Customers always want to pay as little as possible, right? Not so fast. Customers often willingly pay more for a product even when they can get a functionally similar (or even identical) product elsewhere for less. Here's why:

1. Your product is easier to buy.

Customers hate futzing around with complicated purchasing and payment options. Customers are usually willing to pay a bit more if you can streamline the process of buying from you, rather than elsewhere.

2. Your product arrives more quickly.

Customers, like everyone else, want immediate gratification, especially when they're spending money. If you can gratify your customer's desires sooner than the competition, they'll usually pay a premium.

3. Your product has a "must have" feature.

Customers sometimes fixated on a particular feature even if it's not that much use to them. I once saw a company pay a $100k extra for a publishing software that could snake text around the shape of a hand--a feature they'd needed exactly once in the past.

4. Your product burnishes the buyer's reputation.

Consumers buy fancy-branded luxury goods because it makes them look and feel wealthy. The same dynamic operates in the business world, which explains why companies are still buying high-priced, IT-intensive ERP systems.

5. Your product has a lower cost of ownership.

It's not all about price... it's about the time and money you spend after you purchase. For example, an iPad costs more than a Windows netbook but requires less maintenance, thereby making it cheaper in the long run.

6. Your customer service is more friendly.

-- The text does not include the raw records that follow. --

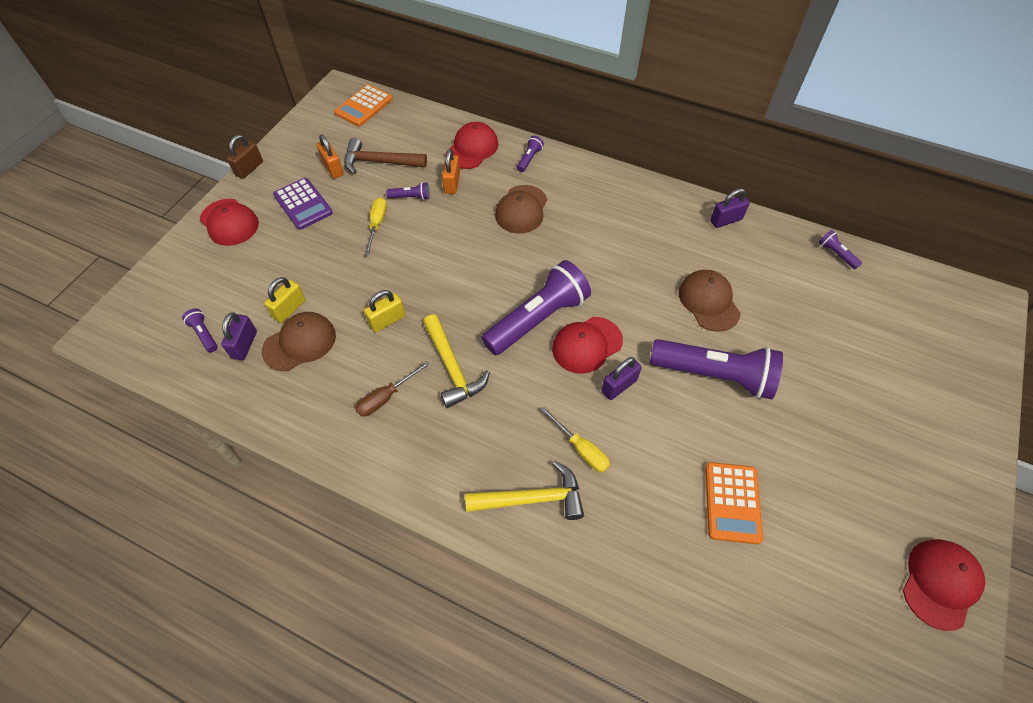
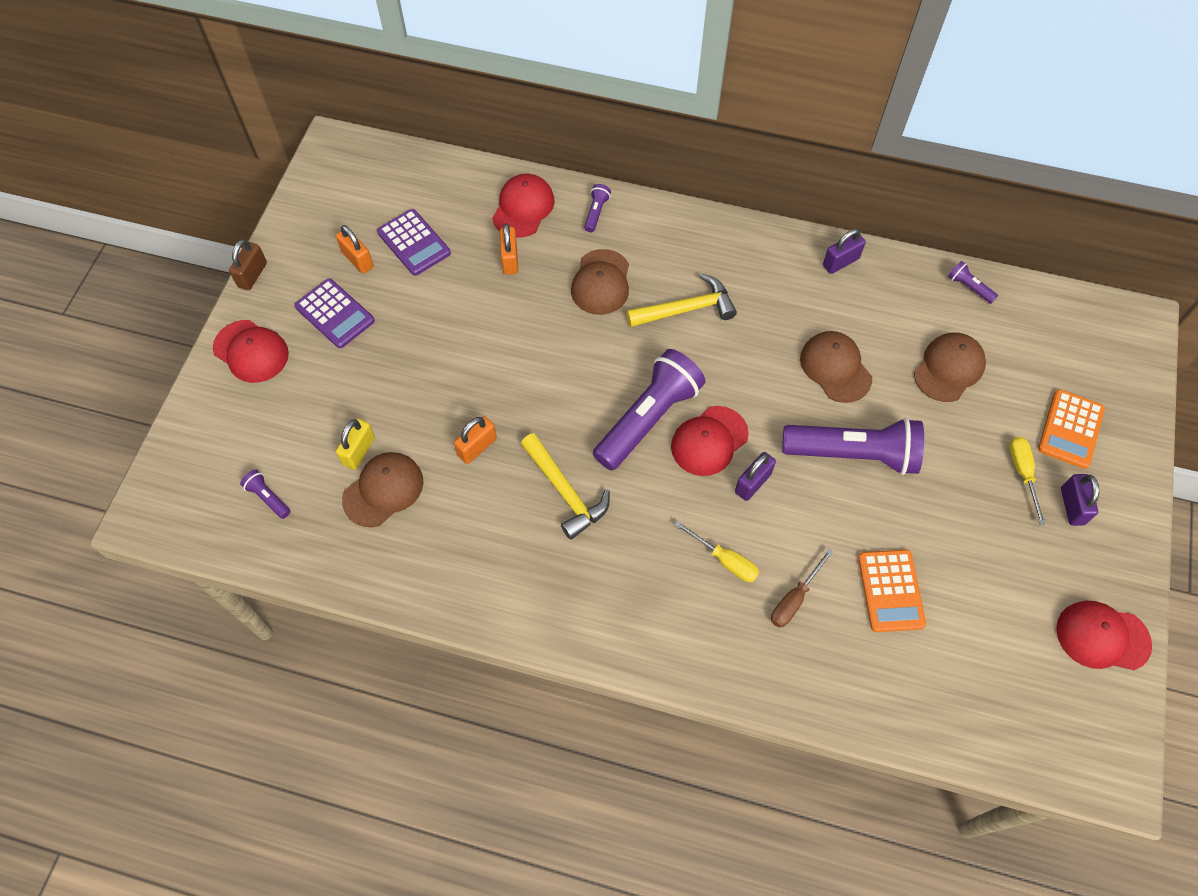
camera: 10 degrees left, 5 degrees up
purple padlock [221,312,257,360] -> purple padlock moved to [1061,474,1099,526]
orange calculator [334,84,393,127] -> orange calculator moved to [1038,389,1105,469]
brown hammer [344,138,427,174] -> purple calculator [377,209,451,276]
brown screwdriver [355,361,430,417] -> brown screwdriver moved to [771,549,833,628]
yellow screwdriver [364,197,387,255] -> yellow screwdriver moved to [1010,437,1046,525]
yellow padlock [364,290,405,332] -> orange padlock [454,416,497,464]
purple flashlight [386,182,430,200] -> none
yellow hammer [465,461,584,520] -> yellow hammer moved to [626,273,737,327]
red cap [903,539,985,631] -> red cap turned 105 degrees counterclockwise [1056,601,1152,670]
none -> brown cap [914,332,986,402]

Companies underestimate the anger (and even hatred) that business buyers feel when they experience horrible customer service. By contrast, customers will pay more when they know their problems are handled quickly and cheerfully.

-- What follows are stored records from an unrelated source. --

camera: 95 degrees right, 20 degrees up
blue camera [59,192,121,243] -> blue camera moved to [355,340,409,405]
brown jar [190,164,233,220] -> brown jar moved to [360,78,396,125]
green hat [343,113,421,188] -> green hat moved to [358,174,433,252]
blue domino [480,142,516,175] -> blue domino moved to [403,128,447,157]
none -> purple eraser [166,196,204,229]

7. The price difference isn't worth the hassle.

Customers will keep purchasing something that's higher priced if the difference between your price and the competitors price isn't large enough to get onto their financial radar. People don't worry about the cost of salt when they've got big fish to fry.

8. The customer likes you personally.

Customers are human and humans prefer doing business with their friends. That's one good reason that developing rapport is so crucial in customer relationships; it provides a buffer that keeps the competition at pay.

9. The customer wants something else from you.

A customer will generally pay more for your product if he or she is angling for a job in your company, or wants access to your business contacts, or is looking for, well, something more than "strictly" business relationship.

10. The customer is rapidly expanding.

Customers who are growing so fast that they're struggling to take advantage of all the opportunities usually don't have the mental bandwidth to worry about what everything costs.